Mais au-delà des montants levés, c’est surtout l’ampleur de la demande qui retient l’attention. Les investisseurs ont massivement répondu à l’appel, avec des soumissions totalisant près de 161 milliards de FCFA. Un engouement spectaculaire, traduisant un taux de couverture impressionnant, notamment sur la maturité courte.
Face à cet afflux, le Trésor béninois a choisi la rigueur. À peine 13,67 % des offres ont été retenues, soit un peu plus de 22 milliards de FCFA, laissant de côté près de 139 milliards de FCFA de propositions. Une stratégie assumée, visant à maîtriser le coût de l’endettement tout en sélectionnant les conditions les plus avantageuses.
Dans le détail, la tranche à 91 jours a attiré 19 investisseurs pour un total de 76,7 milliards de FCFA proposés.
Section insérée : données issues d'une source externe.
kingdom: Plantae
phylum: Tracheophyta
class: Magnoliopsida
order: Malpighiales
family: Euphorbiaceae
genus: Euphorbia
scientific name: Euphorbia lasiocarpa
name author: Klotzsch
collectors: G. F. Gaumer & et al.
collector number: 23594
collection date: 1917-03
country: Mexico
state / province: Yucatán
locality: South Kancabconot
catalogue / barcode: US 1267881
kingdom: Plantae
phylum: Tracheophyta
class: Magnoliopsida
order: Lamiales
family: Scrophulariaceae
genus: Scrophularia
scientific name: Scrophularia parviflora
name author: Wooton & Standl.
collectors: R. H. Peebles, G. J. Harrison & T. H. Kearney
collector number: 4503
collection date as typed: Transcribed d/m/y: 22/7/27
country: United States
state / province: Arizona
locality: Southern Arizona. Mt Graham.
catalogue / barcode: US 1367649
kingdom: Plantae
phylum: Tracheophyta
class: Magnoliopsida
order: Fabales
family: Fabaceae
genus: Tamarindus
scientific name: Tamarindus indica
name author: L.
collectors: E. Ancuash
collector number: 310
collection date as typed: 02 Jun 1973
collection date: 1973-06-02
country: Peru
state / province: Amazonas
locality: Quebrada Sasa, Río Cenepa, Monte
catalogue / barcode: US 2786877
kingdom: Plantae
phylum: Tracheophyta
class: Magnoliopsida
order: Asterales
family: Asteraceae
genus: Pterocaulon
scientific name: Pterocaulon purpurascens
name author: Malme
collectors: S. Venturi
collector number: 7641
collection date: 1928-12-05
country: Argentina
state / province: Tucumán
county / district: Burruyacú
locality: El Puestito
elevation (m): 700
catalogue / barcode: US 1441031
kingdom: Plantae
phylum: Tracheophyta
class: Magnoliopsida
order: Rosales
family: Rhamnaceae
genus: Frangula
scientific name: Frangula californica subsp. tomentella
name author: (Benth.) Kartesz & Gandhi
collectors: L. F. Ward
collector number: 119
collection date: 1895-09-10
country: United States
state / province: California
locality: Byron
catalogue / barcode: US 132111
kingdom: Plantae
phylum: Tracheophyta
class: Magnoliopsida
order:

Seuls 9,497 milliards ont été retenus, à des taux relativement compétitifs, avec un rendement moyen de 3,85 %. Du côté des bons à 182 jours, 84,2 milliards de FCFA ont été proposés par 21 participants, pour 12,503 milliards finalement mobilisés, avec un rendement moyen légèrement supérieur, à 4,13 %.
La répartition géographique des souscriptions illustre une dynamique régionale contrastée. Le Bénin lui-même arrive en tête des montants retenus, suivi du Togo. À l’inverse, certains pays pourtant actifs dans les soumissions, comme le Burkina Faso, le Sénégal ou encore la Côte d’Ivoire, n’ont obtenu que des parts limitées, voire nulles.
Au final, cette opération confirme non seulement l’attractivité du Bénin sur le marché des titres publics, mais aussi la profondeur croissante du marché financier régional. Dans un contexte où les États recherchent des financements maîtrisés, la sélectivité devient un levier stratégique autant qu’un signal de crédibilité.